- [Your objective]: Pick out every line in the rows below that contains the word "skin" and copy each one.
───── Data supplied
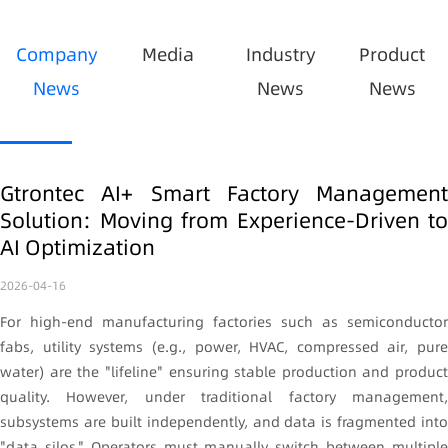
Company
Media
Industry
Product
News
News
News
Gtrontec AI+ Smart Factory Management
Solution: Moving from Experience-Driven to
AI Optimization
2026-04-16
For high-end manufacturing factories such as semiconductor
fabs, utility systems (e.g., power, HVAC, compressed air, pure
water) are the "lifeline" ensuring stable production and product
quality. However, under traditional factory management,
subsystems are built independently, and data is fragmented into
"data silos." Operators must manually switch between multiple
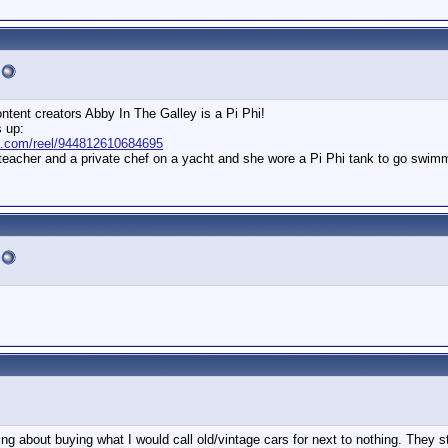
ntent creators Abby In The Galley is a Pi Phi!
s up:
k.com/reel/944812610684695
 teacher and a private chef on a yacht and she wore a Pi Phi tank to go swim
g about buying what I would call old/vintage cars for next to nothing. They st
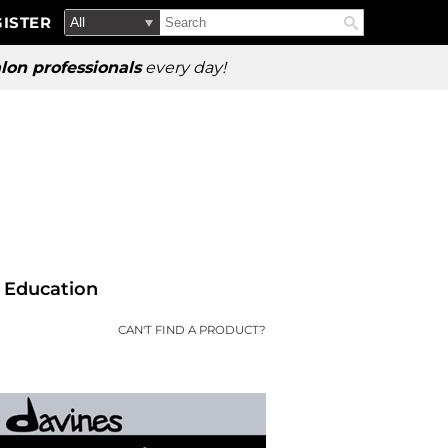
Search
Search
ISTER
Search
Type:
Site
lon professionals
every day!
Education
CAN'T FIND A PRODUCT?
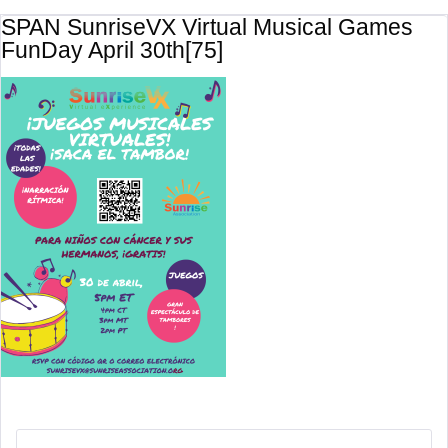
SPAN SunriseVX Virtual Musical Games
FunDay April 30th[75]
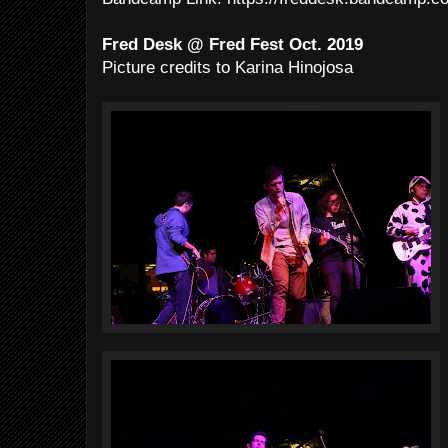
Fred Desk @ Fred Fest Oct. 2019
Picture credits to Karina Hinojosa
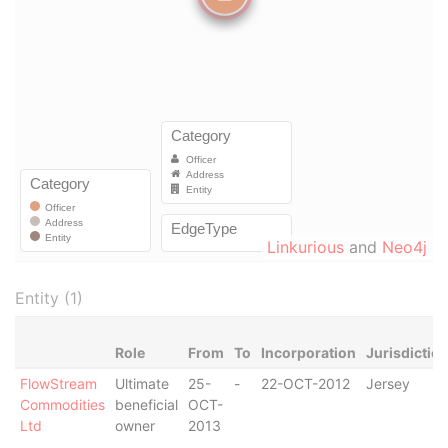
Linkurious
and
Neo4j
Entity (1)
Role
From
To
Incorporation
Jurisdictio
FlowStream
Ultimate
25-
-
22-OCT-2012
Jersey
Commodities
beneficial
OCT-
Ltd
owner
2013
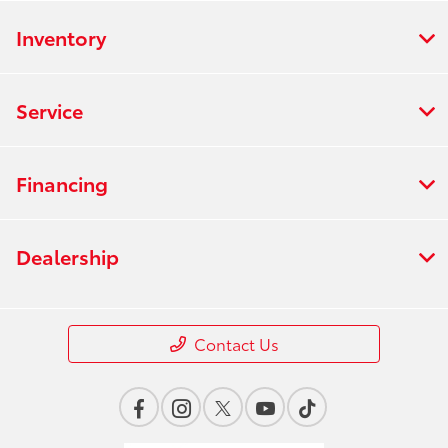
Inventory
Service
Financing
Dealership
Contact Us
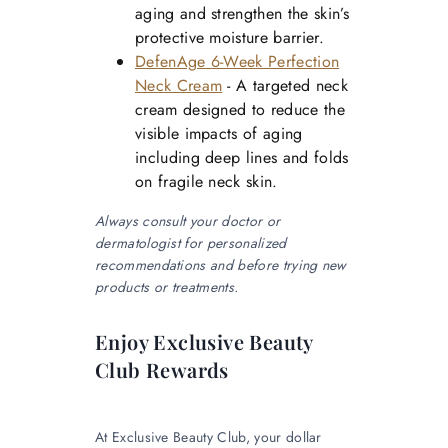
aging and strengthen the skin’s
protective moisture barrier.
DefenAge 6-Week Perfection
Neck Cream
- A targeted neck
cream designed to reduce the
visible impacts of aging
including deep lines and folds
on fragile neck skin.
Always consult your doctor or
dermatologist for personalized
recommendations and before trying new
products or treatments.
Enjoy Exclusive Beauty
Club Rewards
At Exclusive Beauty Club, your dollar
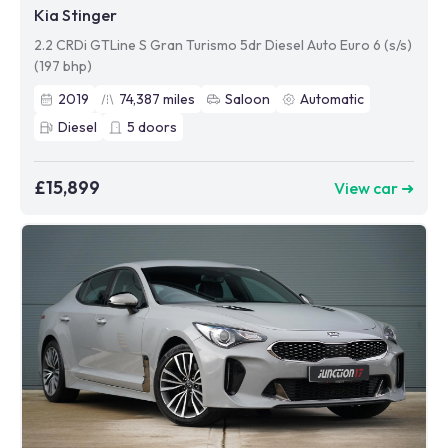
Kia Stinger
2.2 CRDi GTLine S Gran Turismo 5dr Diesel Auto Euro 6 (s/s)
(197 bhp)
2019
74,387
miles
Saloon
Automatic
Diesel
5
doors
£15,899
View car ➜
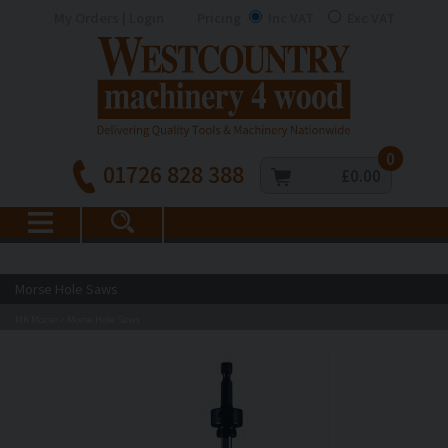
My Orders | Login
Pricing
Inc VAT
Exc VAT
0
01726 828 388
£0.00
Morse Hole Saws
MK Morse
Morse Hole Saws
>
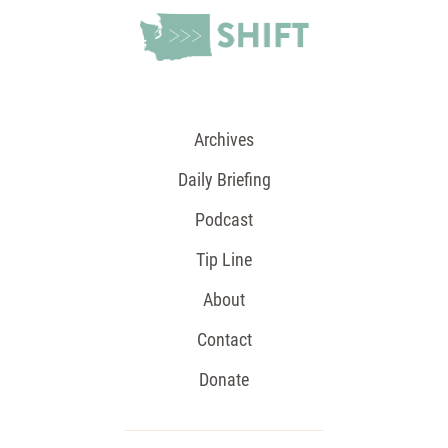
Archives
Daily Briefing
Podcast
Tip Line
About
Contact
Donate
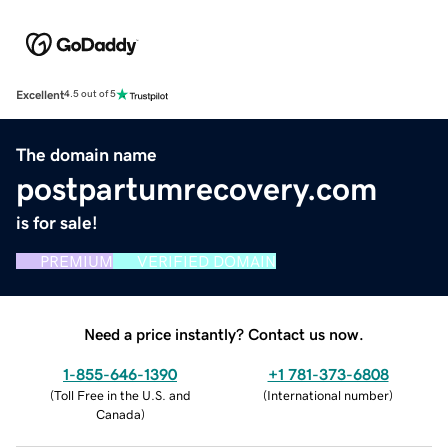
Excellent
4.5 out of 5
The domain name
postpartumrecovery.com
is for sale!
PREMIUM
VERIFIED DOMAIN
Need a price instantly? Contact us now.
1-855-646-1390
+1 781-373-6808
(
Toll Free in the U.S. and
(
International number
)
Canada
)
──────────
───── Data supplied
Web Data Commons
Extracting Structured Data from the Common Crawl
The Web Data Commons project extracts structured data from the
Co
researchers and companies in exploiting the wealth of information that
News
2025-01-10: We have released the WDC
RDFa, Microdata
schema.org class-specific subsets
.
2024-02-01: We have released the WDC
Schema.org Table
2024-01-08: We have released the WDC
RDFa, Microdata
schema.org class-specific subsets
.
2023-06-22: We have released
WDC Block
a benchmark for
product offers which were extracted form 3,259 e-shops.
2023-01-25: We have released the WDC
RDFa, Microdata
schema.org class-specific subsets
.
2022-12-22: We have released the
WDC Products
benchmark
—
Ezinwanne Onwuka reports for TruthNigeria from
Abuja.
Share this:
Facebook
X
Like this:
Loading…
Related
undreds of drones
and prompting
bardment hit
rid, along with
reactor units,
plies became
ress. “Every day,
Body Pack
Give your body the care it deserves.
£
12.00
──────────
- [Solution below]:
aging and strengthen the skin’s
on fragile neck skin.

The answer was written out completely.